(Data entries)
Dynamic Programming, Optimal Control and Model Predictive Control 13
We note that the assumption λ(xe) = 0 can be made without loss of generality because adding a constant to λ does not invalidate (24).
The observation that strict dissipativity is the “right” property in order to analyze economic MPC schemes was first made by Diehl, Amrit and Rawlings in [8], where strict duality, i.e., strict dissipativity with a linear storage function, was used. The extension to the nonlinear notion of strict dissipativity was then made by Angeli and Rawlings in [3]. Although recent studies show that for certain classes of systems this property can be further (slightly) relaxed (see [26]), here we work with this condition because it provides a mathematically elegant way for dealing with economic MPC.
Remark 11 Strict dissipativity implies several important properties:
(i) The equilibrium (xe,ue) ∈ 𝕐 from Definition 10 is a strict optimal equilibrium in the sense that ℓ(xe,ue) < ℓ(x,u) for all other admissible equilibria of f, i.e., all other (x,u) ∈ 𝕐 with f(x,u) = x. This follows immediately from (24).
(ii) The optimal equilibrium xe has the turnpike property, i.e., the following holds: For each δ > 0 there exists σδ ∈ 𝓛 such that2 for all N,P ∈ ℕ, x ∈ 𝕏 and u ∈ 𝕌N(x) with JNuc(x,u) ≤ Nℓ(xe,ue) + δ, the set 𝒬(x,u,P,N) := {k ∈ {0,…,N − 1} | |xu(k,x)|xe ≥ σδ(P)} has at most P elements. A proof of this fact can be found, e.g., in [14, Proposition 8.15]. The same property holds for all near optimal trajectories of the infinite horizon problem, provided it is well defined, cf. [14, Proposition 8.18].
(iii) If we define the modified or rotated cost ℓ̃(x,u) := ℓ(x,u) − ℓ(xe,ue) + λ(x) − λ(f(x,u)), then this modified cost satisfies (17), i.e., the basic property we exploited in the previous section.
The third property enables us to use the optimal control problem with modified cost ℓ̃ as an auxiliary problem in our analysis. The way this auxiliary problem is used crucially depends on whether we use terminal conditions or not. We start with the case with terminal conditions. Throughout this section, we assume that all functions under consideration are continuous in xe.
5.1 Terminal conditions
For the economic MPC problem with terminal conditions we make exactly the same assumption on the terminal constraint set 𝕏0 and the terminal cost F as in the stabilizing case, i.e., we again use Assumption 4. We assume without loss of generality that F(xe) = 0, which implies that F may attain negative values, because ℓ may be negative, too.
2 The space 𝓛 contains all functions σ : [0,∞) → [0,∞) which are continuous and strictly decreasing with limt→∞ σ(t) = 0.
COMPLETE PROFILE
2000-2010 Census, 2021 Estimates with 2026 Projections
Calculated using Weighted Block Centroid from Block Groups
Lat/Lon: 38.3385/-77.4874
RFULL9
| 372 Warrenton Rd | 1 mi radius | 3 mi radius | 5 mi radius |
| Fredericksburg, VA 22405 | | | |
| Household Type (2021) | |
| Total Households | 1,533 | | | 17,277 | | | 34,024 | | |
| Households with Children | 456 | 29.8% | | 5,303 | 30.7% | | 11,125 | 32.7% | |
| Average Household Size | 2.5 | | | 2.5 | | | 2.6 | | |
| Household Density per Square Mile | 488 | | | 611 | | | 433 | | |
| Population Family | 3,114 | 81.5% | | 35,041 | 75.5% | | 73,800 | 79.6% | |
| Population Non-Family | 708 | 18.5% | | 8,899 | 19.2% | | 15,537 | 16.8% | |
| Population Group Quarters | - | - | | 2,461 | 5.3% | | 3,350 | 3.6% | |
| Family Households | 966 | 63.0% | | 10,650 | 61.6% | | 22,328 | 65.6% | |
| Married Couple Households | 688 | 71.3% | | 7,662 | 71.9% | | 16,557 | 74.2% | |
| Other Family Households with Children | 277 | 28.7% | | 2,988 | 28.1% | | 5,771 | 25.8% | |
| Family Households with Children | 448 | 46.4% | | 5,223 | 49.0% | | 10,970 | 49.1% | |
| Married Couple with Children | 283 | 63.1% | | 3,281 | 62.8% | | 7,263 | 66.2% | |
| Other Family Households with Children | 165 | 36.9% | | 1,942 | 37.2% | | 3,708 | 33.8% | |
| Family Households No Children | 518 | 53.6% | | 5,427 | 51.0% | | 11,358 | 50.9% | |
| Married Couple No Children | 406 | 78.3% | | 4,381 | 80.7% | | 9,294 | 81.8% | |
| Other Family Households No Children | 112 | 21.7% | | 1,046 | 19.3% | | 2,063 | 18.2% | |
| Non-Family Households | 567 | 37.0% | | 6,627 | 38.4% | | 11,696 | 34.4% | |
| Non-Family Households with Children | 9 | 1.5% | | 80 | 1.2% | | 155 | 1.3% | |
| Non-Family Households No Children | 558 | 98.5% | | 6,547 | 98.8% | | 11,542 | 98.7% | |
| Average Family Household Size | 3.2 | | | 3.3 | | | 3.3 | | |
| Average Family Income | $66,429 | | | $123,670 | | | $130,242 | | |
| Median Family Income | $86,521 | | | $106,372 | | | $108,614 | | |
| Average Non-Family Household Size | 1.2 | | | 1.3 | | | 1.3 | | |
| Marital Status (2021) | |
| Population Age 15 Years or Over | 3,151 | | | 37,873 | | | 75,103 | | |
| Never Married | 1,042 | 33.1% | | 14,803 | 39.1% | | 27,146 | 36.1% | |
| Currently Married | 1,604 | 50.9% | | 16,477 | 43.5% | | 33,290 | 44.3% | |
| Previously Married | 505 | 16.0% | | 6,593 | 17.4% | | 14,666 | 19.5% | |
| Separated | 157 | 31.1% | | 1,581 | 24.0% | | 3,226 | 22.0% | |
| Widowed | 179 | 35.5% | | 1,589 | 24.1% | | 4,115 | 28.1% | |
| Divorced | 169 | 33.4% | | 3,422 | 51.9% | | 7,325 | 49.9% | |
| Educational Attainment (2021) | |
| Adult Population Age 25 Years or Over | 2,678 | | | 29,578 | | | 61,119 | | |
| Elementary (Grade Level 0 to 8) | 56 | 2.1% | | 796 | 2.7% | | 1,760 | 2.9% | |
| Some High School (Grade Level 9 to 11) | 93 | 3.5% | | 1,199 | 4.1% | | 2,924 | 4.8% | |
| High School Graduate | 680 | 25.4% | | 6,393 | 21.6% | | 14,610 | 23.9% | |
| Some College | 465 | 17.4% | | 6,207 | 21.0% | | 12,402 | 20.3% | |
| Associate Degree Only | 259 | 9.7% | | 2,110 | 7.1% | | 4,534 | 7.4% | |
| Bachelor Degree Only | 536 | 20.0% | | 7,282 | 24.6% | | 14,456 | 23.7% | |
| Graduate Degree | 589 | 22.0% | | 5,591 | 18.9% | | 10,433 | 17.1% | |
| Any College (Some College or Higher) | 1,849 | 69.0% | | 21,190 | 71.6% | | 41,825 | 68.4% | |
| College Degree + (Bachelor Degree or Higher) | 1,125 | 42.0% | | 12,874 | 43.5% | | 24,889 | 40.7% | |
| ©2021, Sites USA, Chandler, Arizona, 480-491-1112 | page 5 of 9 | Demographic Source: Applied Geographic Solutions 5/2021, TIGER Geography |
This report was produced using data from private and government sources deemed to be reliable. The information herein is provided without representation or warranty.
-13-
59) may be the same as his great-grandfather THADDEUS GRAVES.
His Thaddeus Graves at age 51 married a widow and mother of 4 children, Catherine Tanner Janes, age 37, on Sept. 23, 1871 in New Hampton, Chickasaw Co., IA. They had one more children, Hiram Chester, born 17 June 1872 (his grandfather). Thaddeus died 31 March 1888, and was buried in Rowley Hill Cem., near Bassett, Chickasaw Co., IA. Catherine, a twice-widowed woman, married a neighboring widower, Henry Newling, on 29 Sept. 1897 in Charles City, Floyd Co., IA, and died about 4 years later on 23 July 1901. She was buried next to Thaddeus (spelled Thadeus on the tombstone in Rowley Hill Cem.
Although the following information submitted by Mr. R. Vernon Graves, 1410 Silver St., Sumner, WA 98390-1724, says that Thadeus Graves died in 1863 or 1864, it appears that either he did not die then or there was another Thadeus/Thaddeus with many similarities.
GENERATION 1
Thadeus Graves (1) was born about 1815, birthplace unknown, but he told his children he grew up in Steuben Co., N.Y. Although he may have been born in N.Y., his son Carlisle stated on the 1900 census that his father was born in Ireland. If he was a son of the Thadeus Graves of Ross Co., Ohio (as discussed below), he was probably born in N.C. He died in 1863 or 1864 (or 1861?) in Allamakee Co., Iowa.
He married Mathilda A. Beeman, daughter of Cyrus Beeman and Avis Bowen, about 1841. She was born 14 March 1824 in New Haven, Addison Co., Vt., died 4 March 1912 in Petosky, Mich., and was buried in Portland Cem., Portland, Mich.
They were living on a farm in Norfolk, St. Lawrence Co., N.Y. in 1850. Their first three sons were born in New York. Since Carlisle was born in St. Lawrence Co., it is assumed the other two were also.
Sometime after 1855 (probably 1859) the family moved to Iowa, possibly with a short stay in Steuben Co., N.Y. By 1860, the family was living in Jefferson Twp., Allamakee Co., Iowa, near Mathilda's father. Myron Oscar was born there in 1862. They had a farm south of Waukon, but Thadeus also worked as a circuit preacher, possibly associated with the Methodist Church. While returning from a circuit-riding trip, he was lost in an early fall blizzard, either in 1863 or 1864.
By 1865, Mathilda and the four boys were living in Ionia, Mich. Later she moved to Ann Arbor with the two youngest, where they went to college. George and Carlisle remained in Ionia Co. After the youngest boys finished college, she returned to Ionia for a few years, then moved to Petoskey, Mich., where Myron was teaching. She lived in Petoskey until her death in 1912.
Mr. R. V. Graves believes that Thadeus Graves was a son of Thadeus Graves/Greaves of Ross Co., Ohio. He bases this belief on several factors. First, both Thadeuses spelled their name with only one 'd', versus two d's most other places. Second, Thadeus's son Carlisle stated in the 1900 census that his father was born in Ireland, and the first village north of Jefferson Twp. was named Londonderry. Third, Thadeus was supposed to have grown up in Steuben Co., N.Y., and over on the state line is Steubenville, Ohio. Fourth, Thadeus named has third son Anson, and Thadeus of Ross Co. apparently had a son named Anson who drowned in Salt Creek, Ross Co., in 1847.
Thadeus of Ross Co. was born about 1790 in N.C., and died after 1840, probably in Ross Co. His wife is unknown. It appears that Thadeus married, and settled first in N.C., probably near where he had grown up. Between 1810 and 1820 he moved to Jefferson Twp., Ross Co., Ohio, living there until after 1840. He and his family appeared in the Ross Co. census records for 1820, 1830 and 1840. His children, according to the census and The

THE TASK>
Take every line from the data that contains the word "case".

OUTPUT>
The third property enables us to use the optimal control problem with modified cost ℓ̃ as an auxiliary problem in our analysis. The way this auxiliary problem is used crucially depends on whether we use terminal conditions or not. We start with the case with terminal conditions. Throughout this section, we assume that all functions under consideration are continuous in xe.
For the economic MPC problem with terminal conditions we make exactly the same assumption on the terminal constraint set 𝕏0 and the terminal cost F as in the stabilizing case, i.e., we again use Assumption 4. We assume without loss of generality that F(xe) = 0, which implies that F may attain negative values, because ℓ may be negative, too.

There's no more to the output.